The Conservative government has indicated it is in no hurry to respond to the Supreme Court decision, since polls show physician assisted suicide is popular with Canadians, especially in Quebec. Instead, the government is focusing on its anti-terrorism legislation that is similarly popular with voters.

Schadenberg finds himself in the minority among assisted suicide opponents — including some who made their case before the Supreme Court. Living with Dignity and the Physicians’ Alliance Against Euthanasia were represented in the courtroom and have responded to the decision with calls for tight, careful regulation but said nothing about overriding the court.

“We encourage parliamentarians to eventually frame in the strictest possible way any exceptions to prevent anyone from being unjustly euthanized without their consent,” said a joint statement from the two organizations. “To avoid abuse and extensions found in Belgium and the Netherlands, Canada must impose much stronger safeguards than those established in the laws and regulations of those countries.”

Neither the executive committee nor the permanent council of the Canadian Conference of Catholic Bishops have discussed calling for the notwithstanding clause, though it may come up in discussions scheduled for March 17 to 19. None of the bishops who have individually reacted have mentioned the notwithstanding clause.

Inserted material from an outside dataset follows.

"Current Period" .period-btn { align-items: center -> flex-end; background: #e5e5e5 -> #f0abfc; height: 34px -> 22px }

Almost all the bishops who have reacted, including CCCB president Archbishop Paul-André Durocher, have called for serious efforts to extend effective, quality palliative care to all Canadians in all communities.

“The Canadian Conference of Catholic Bishops will continue to promote palliative and home care, and to encourage all the faithful to work for the betterment of the elderly, the disabled, the ill and those who are socially isolated,” wrote Durocher.

The bishops are supported by the Catholic Women’s League of Canada, who reacted to the Supreme Court ruling with another call for “compassionate and competent palliative care services for the dying, their families and their friends.”

NDP MP Charlie Angus was quick to point out the government is already on record as supporting a pan-Canadian palliative care strategy. The Conservatives voted for Angus’ Motion-456 last year, which called on the government to create a national palliative care strategy.

“It’s really simple, a vote is a vote and a promise is a promise,” Angus said in a release.

“The Conservatives have a majority government and no excuse for inaction.”